Blackburn is a massive fan of detergent. “I’ve always washed on short cycles, because these days, if you buy the right product, you don’t need a long cycle and you can wash at 30 degrees and know your clothes will be clean. People are cynical, and think the promises are just marketing. But they spend a hell of a lot of money patenting detergent because the tech is so valuable.”

Can you wash clothes less in winter as you generally sweat less?

Obviously, doofus. Although Blackburn points out that if you’re working in an air-conditioned office, you’re effectively living in a mild winter most of the time.

What happens if I get a blob of something on my T-shirt? Can I spot-wash instead? And what is the best way to do this?

De Castro says: “Some stains you can brush clean, and the abrasive element of the towel gets rid of it – I’m thinking mud, egg, things that aren’t necessarily unctuous. Then finish it off with a bit of humidity. Some stains need a bit of wet, and some, like oil, need detergent.”
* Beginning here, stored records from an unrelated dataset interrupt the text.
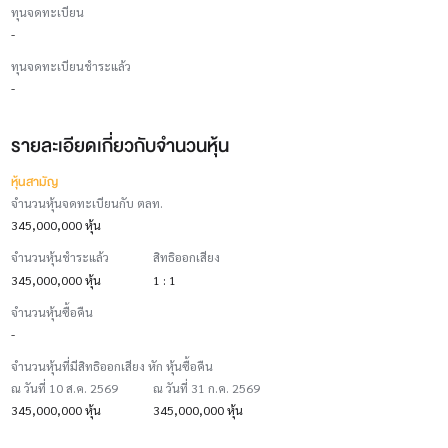
ทุนจดทะเบียน
-
ทุนจดทะเบียนชำระแล้ว
-
รายละเอียดเกี่ยวกับจำนวนหุ้น
หุ้นสามัญ
จำนวนหุ้นจดทะเบียนกับ ตลท.
345,000,000 หุ้น
จำนวนหุ้นชำระแล้ว
สิทธิออกเสียง
345,000,000 หุ้น
1 : 1
จำนวนหุ้นซื้อคืน
-
จำนวนหุ้นที่มีสิทธิออกเสียง หัก หุ้นซื้อคืน
ณ วันที่ 10 ส.ค. 2569
ณ วันที่ 31 ก.ค. 2569
345,000,000 หุ้น
345,000,000 หุ้น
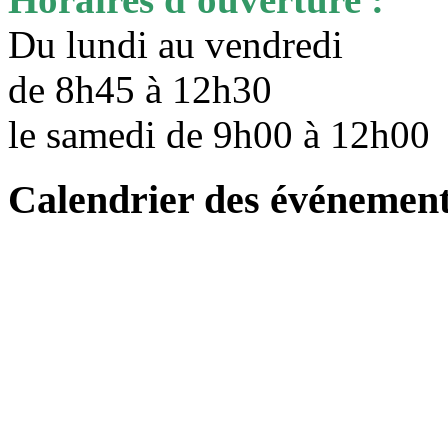
Du lundi au vendredi
de 8h45 à 12h30
le samedi de 9h00 à 12h0
Calendrier des événemen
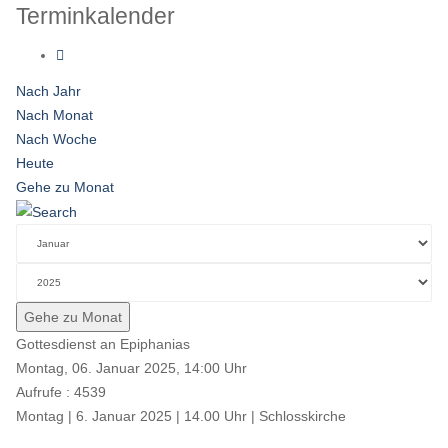
Terminkalender
Nach Jahr
Nach Monat
Nach Woche
Heute
Gehe zu Monat
Gehe zu Monat
Gottesdienst an Epiphanias
Montag, 06. Januar 2025, 14:00 Uhr
Aufrufe
: 4539
Montag | 6. Januar 2025 | 14.00 Uhr | Schlosskirche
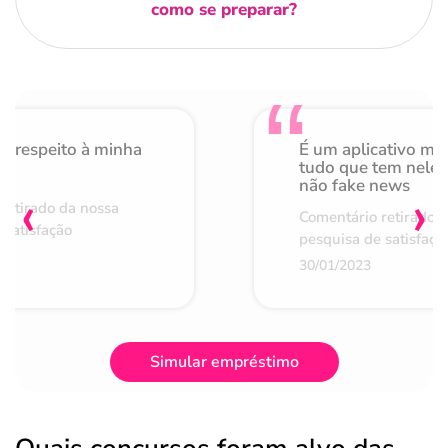
como se preparar?
o respeito à minha
É um aplicativo mu
de
tudo que tem nele 
não fake news
‹
›
retirado da nossa
Comentário retirado 
 satisfação
pesquisa de satisfaçã
30/01/2023
Simular empréstimo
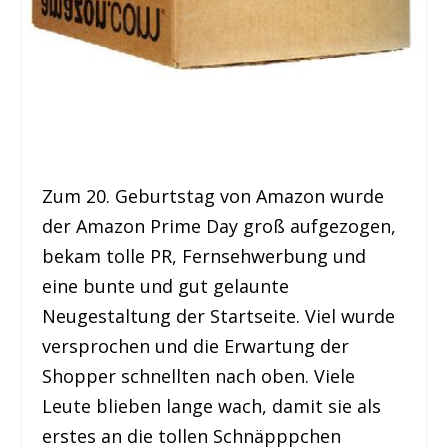
Zum 20. Geburtstag von Amazon wurde
der Amazon Prime Day groß aufgezogen,
bekam tolle PR, Fernsehwerbung und
eine bunte und gut gelaunte
Neugestaltung der Startseite. Viel wurde
versprochen und die Erwartung der
Shopper schnellten nach oben. Viele
Leute blieben lange wach, damit sie als
erstes an die tollen Schnäpppchen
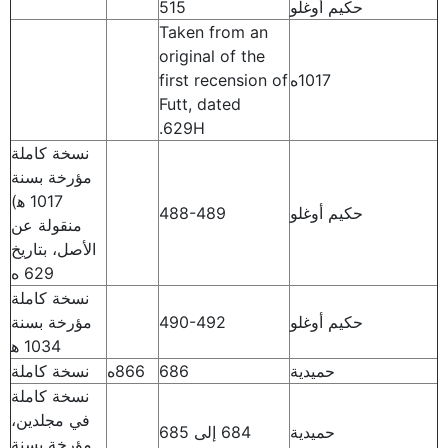
حكيم أوغلو
515
Taken from an
original of the
1017ه
first recension of
Futt, dated
629H.
نسخة كاملة
مؤرخة بسنة
1017 ه‍)
حكيم أوغلو
488-489
منقولة عن
الأصل، بتاريخ
629 ه
نسخة كاملة
حكيم أوغلو
490-492
مؤرخة بسنة
1034 ه‍
حميدية
686‍
866ه
نسخة كاملة
نسخة كاملة
في مجلدين،
حميدية
684 إلى 685
مؤرخة بسنة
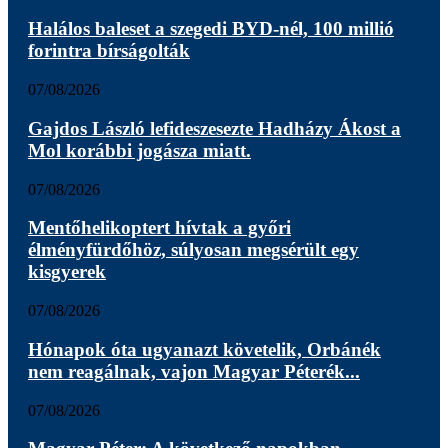
Halálos baleset a szegedi BYD-nél, 100 millió
forintra bírságolták
07/08/2026
Gajdos László lefideszesezte Hadházy Ákost a
Mol korábbi jogásza miatt.
07/08/2026
Mentőhelikoptert hívtak a győri
élményfürdőhöz, súlyosan megsérült egy
kisgyerek
07/08/2026
Hónapok óta ugyanazt követelik, Orbánék
nem reagálnak, vajon Magyar Péterék...
07/08/2026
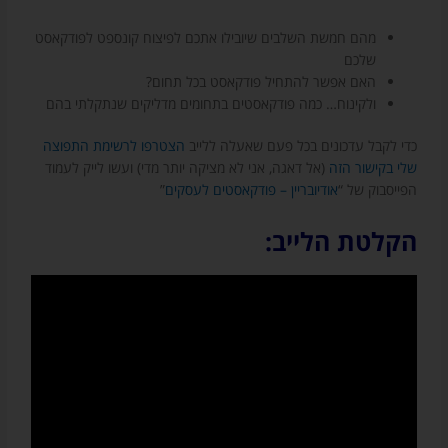
מהם חמשת השלבים שיובילו אתכם לפיצוח קונספט לפודקאסט
שלכם
האם אפשר להתחיל פודקאסט בכל תחום?
ולקינוח… כמה פודקאסטים בתחומים מדליקים שנתקלתי בהם
כדי לקבל עדכונים בכל פעם שאעלה ללייב
הצטרפו לרשימת התפוצה
שלי בקישור הזה
(אל דאגה, אני לא מציקה יותר מדי) ועשו לייק לעמוד
הפייסבוק של “
אודיובריין – פודקאסטים לעסקים
”
הקלטת הלייב:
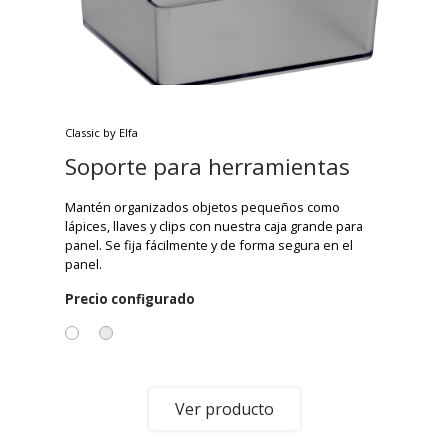
Classic by Elfa
Soporte para herramientas
Mantén organizados objetos pequeños como
lápices, llaves y clips con nuestra caja grande para
panel. Se fija fácilmente y de forma segura en el
panel.
Precio configurado
Ver producto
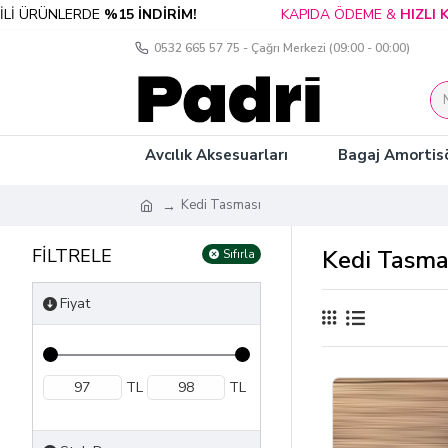
 ÜRÜNLERDE
%15 İNDİRİM!
KAPIDA ÖDEME &
HIZLI KA
0532 665 57 75 - Çağrı Merkezi (09:00 - 00:00)
Avcılık Aksesuarları
Bagaj Amortisö
Kedi Tasması
FİLTRELE
Kedi Tasma
Sıfırla
Fiyat
TL
TL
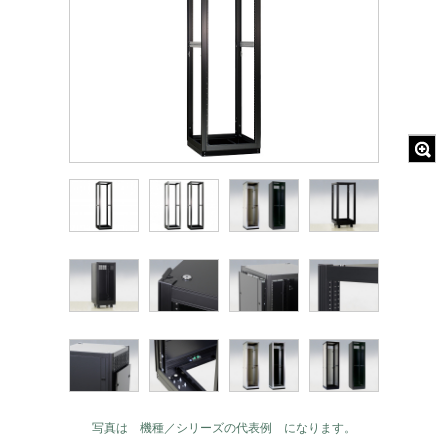
写真は 機種／シリーズの代表例 になります。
Blackburn doesn’t sound like a man who spills very much, which he admits: “I have a background in chemistry, you get very good at pouring things.” But now he has a baby. “I often go to work and I’ll look at my jeans, and think: ‘Where’s that handprint in spaghetti bolognese come from?’ Often it just rubs off though.”

“When you rub, look at the weave of the fabric and rub in that direction,” says De Castro. “You’ll see the material sag a little bit if you do it in the opposite direction.”

For a wet spot-clean, according to Stevenson, “take a clean cloth, generally I use a tea towel, dampen it a bit. I find the very best thing for spot washing is Fairy Liquid. Get a little blob of it, rub it together to take away the greenness, and then just dab the fabric very gently.”

The cardinal rule with stains is to attack them immediately; De Castro keeps a little sponge in her handbag.